» **Text under study**
Why Don’t More African-Americans Visit State Parks?

Despite having a state park in their own backyard, Black residents of a neighborhood near Cedar Hill State Park by and large don’t visit the park. One researcher looked into why.

By Leah ScarpelliJune 7, 2016 11:04 am

It’s the National Park Service Centennial this year, and while thousands will flock to these outdoor spaces over the vacation season, there are lots more who won’t go. It’s been widely documented that U.S. national and state parks attract a disproportionate number of white visitors compared to minorities – especially African-Americans. What’s not as well known, perhaps, is why.

Dr. KangJae Lee wanted to learn more when he was a graduate student at Texas A&M. He talked to residents of a predominantly middle-class, African-American community just south of Dallas-Fort Worth called Cedar Hill. It’s near Cedar Hill State Park – a place few African-Americans visit.

Lee, now an assistant teaching professor at the University of Missouri, studies parks, recreation and tourism. He says he focused on this community in particular because this city is 65 percent African-American, much higher than the nationwide average of 12.6 percent of the total population, as of the 2010 Census.

“If you look at the visitor demographics, it’s heavily white Americans,” he says. “So, the local African-Americans do not use this park.”

Lee says he conducted this qualitative research by interviewing 15 local African-Americans. Many of them pointed to “white flight,” when white residents move out after African-American residents move in, as a reason they felt uncomfortable in their neighborhood and, by extension, the park surrounding it.

“Because of this transitional history, they had a sharp racial conflict between the two groups,” Lee says. “African-American newcomers (in this neighborhood) experience racial discrimination on a daily basis.”

Saved data entries
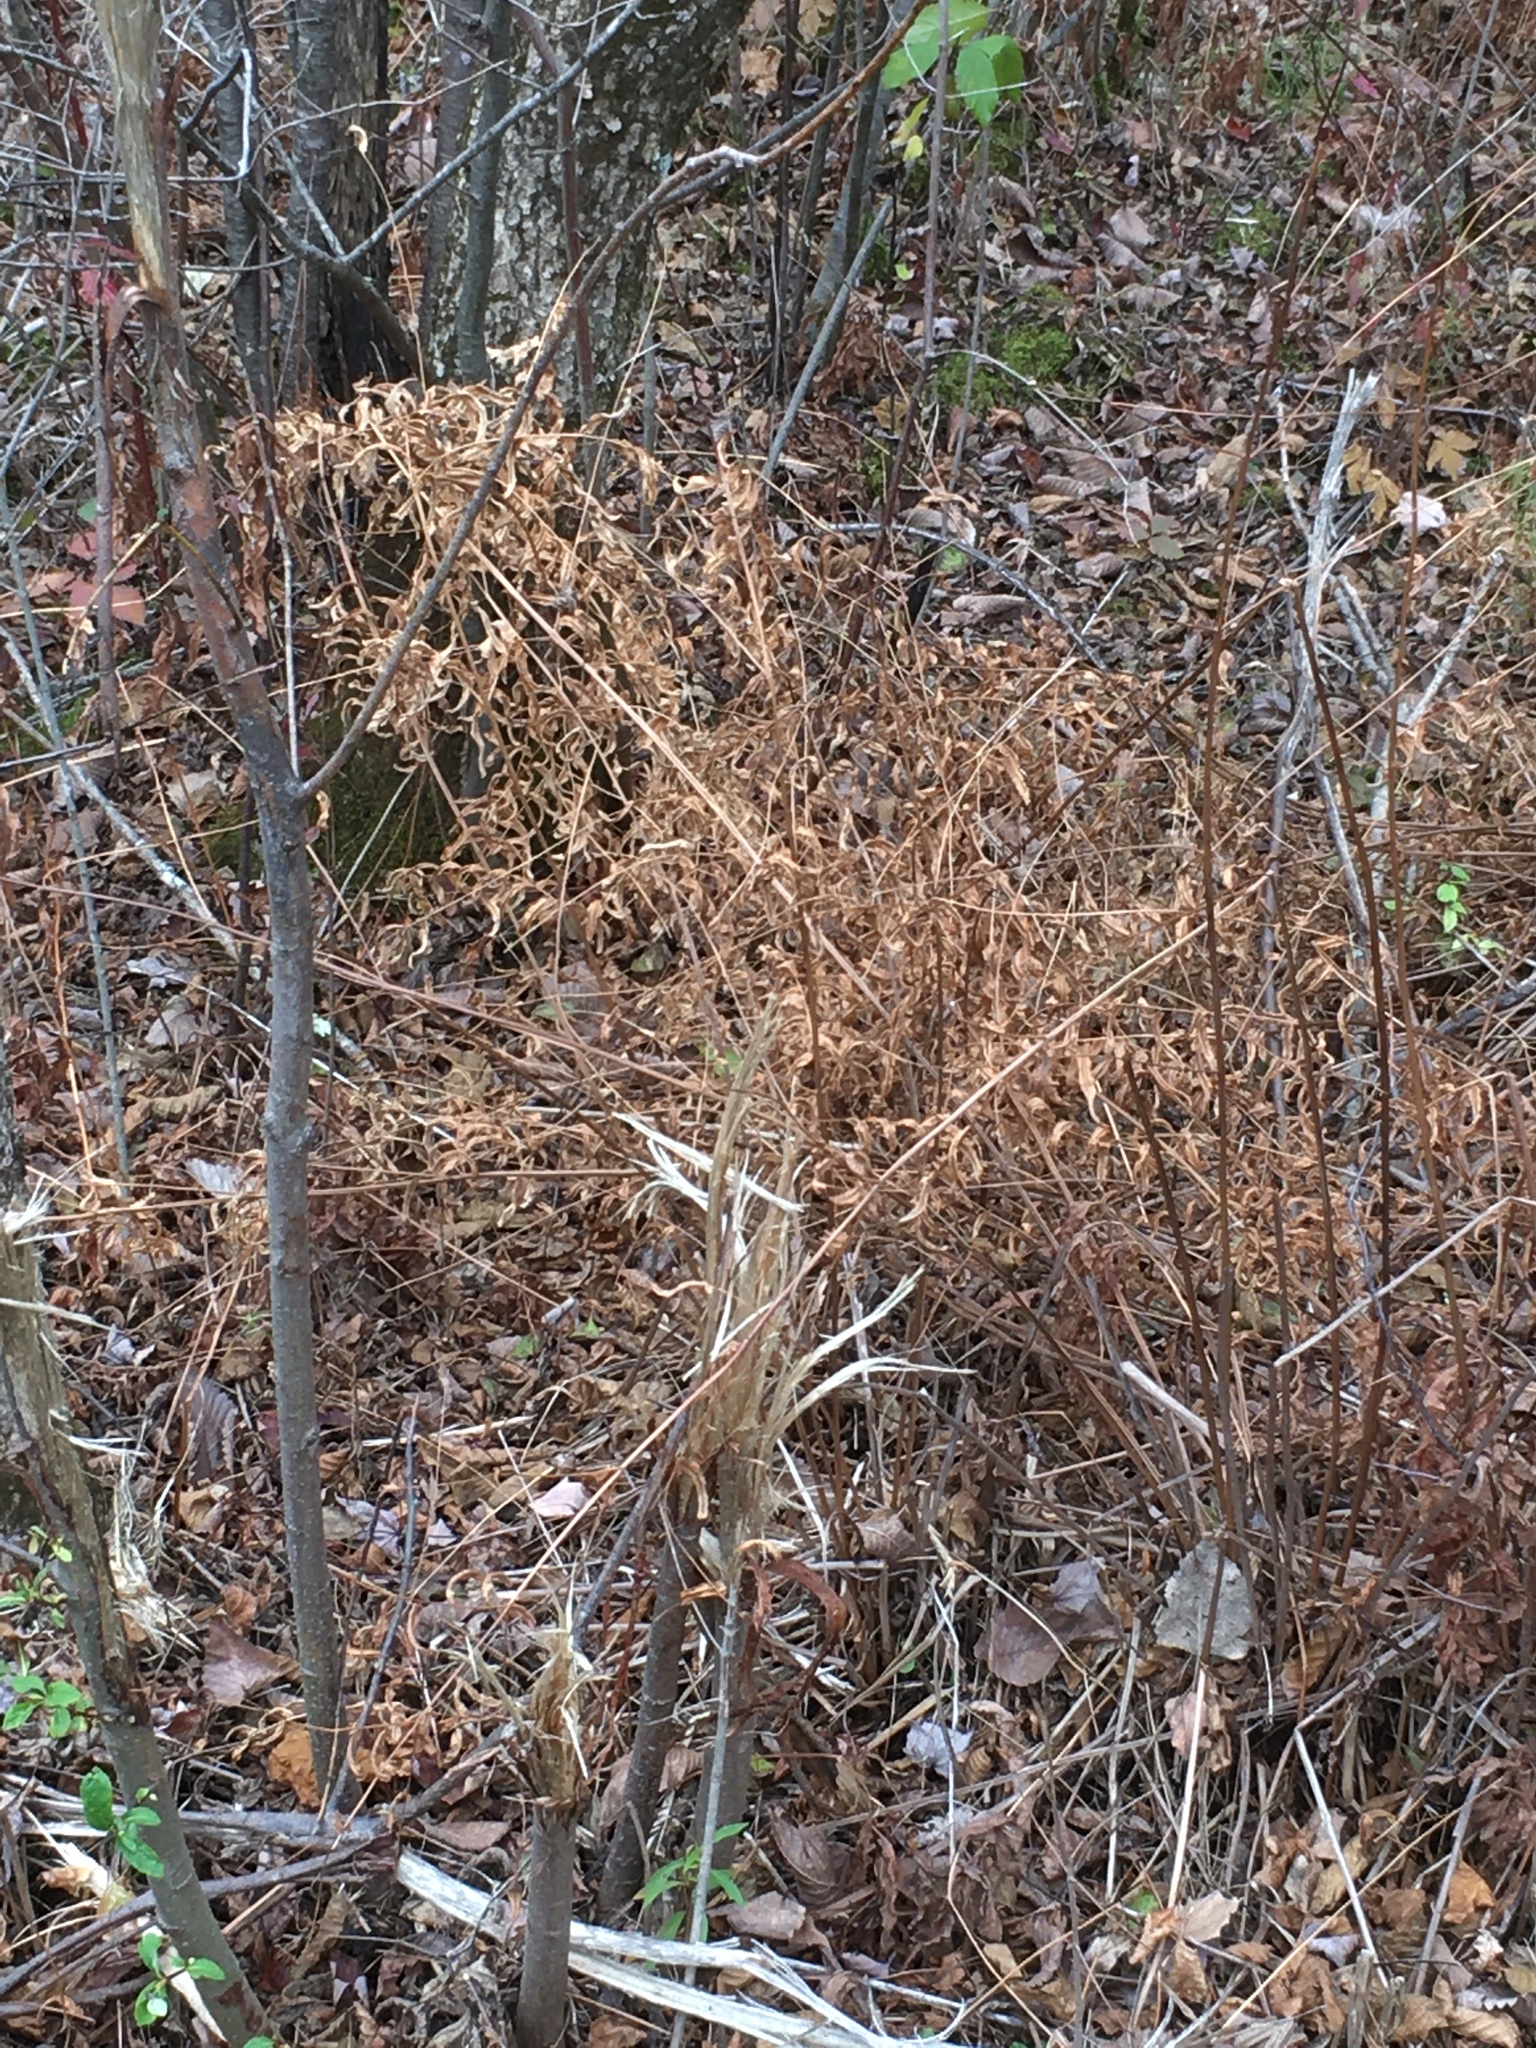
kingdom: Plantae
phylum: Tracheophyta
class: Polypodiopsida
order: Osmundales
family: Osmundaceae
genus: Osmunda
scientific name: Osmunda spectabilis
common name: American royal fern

==

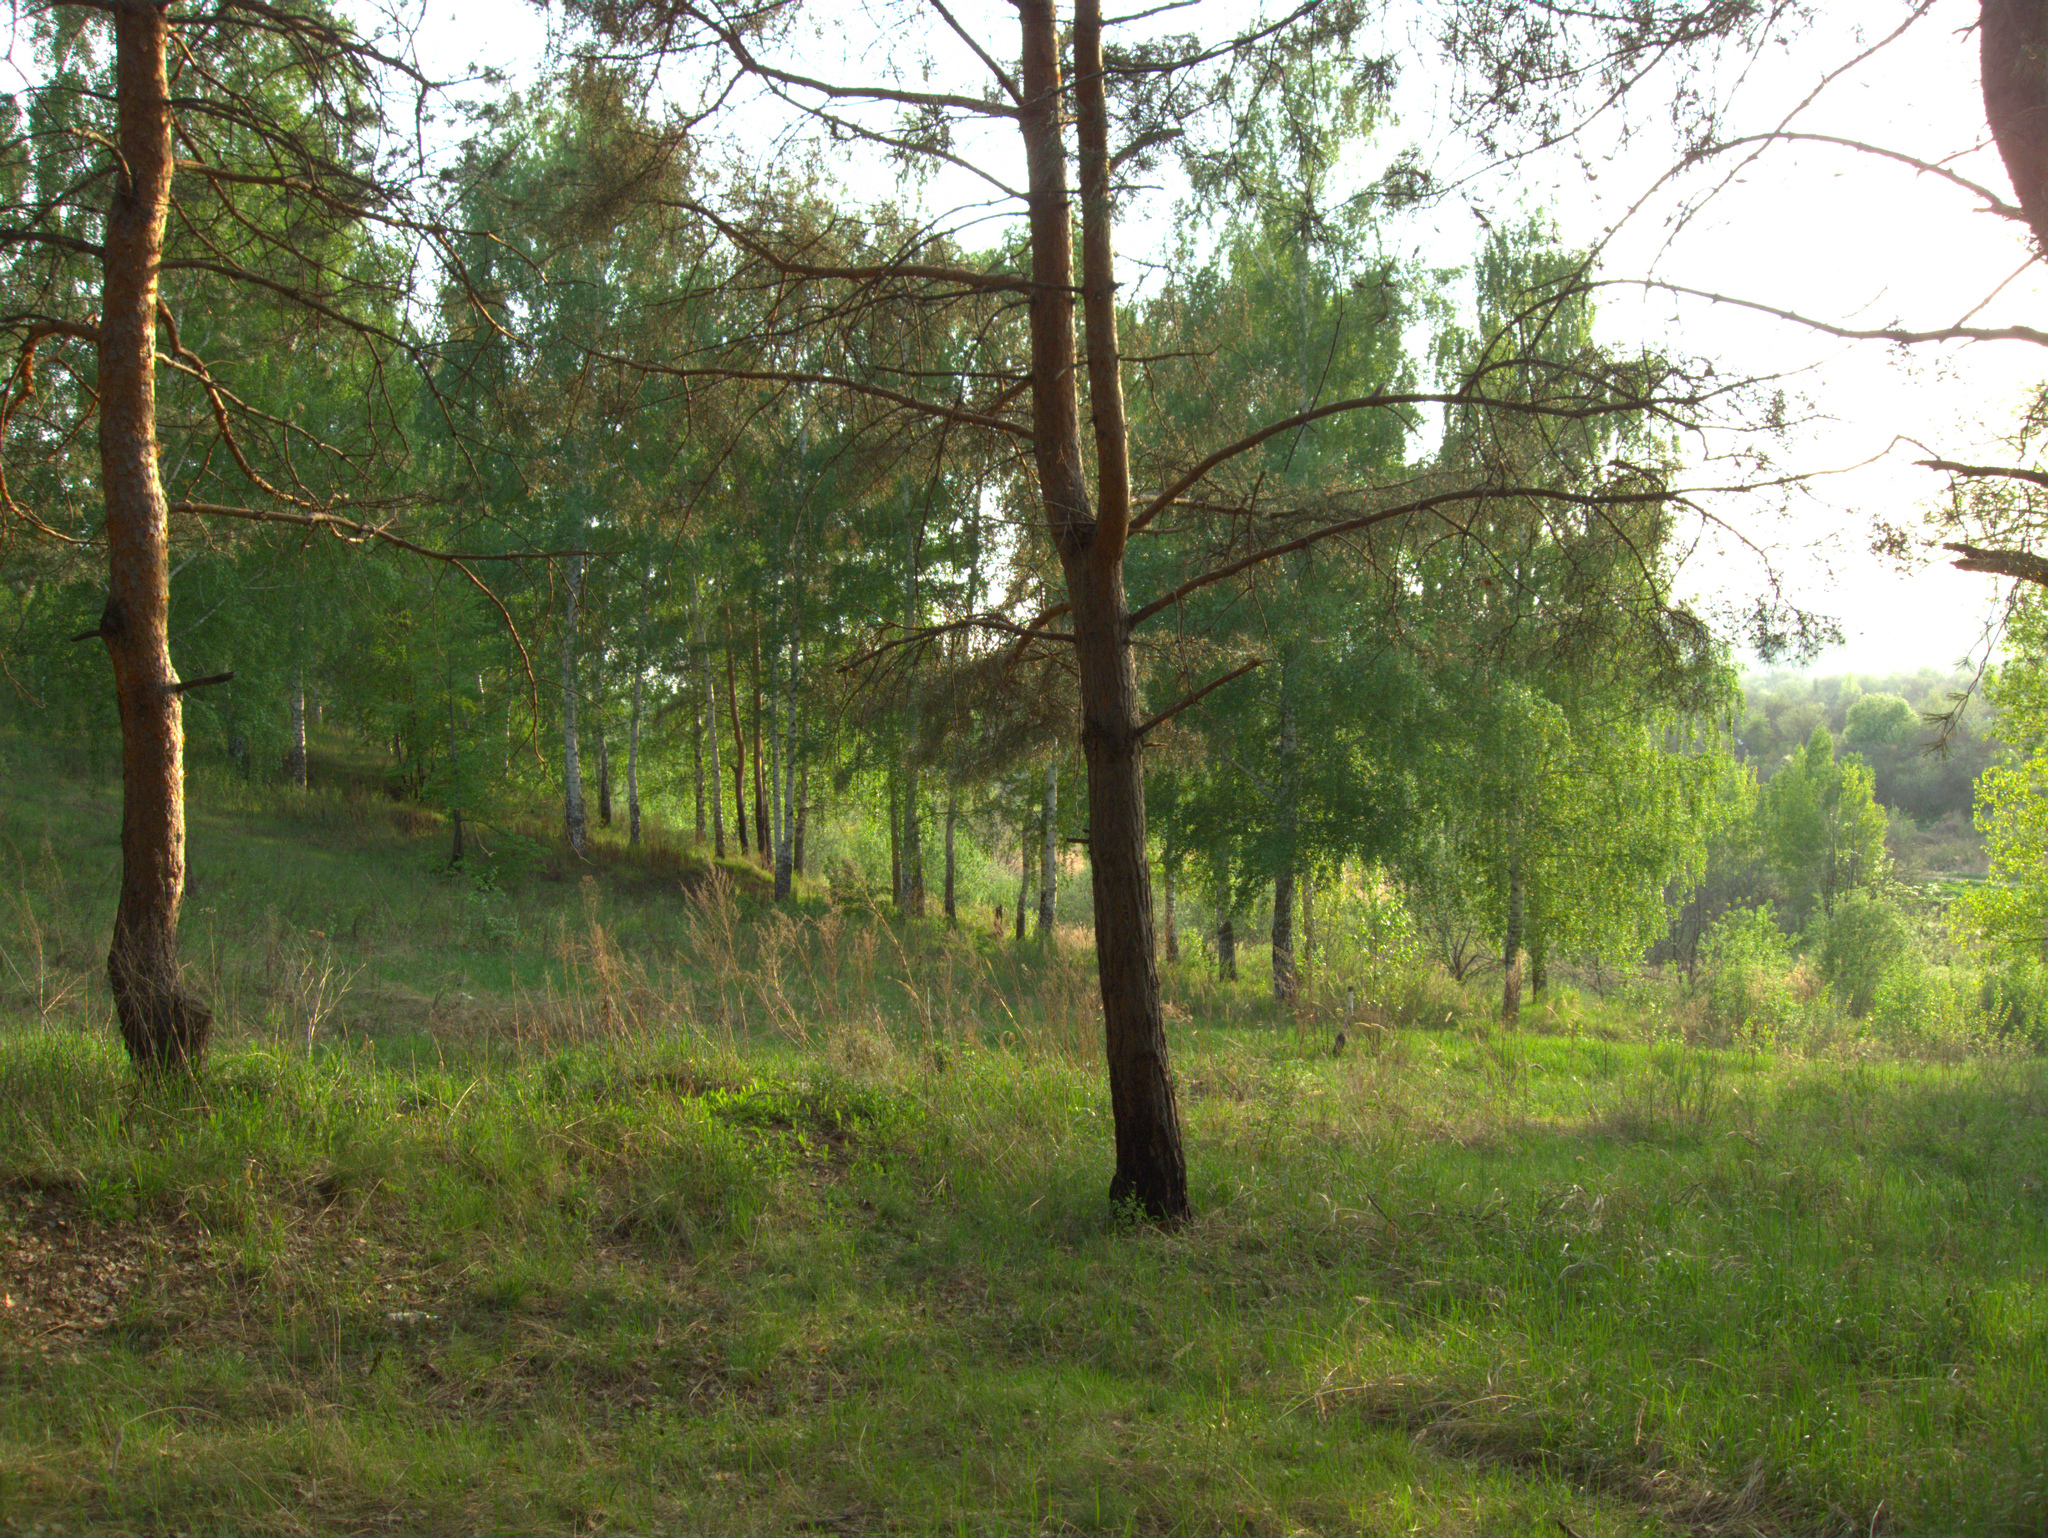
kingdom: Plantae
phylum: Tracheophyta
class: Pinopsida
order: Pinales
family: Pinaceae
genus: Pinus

» **Work instruction**
Write the next part of the article about why few African-Americans visit state parks, starting after its last sentence.

» **Response to this exercise**
One interviewee, when discussing these kinds of racial profiling experiences, told Lee that a local pastor said to him, an African-American churchgoer new to the area, “I love you, but I can’t have black folks coming into my church.”

“That negative perception sort of spilled over to the specific park,” he says. “So without visiting that park, African-American residents had this negative perception that they will not be treated nicely if they visit there.”

In a historical perspective, the Great Outdoors here in America are mostly visited by whites. African-Americans weren’t allowed to visit state parks or any parks without segregated facilities.

“How do you expect today’s African-Americans to appreciate them if their parents couldn’t appreciate them, their grandparents were not able to appreciate them,” he says. “It’s a socialization process. African-Americans have had limited opportunity to develop a recreational culture. It’s sort of a legacy of racial discrimination.”

Lee says some parks are developing programming to instill a culture of appreciation for outdoor parks. “It’s important that we educate the younger generations that parks are something beneficial for their lives,” he says.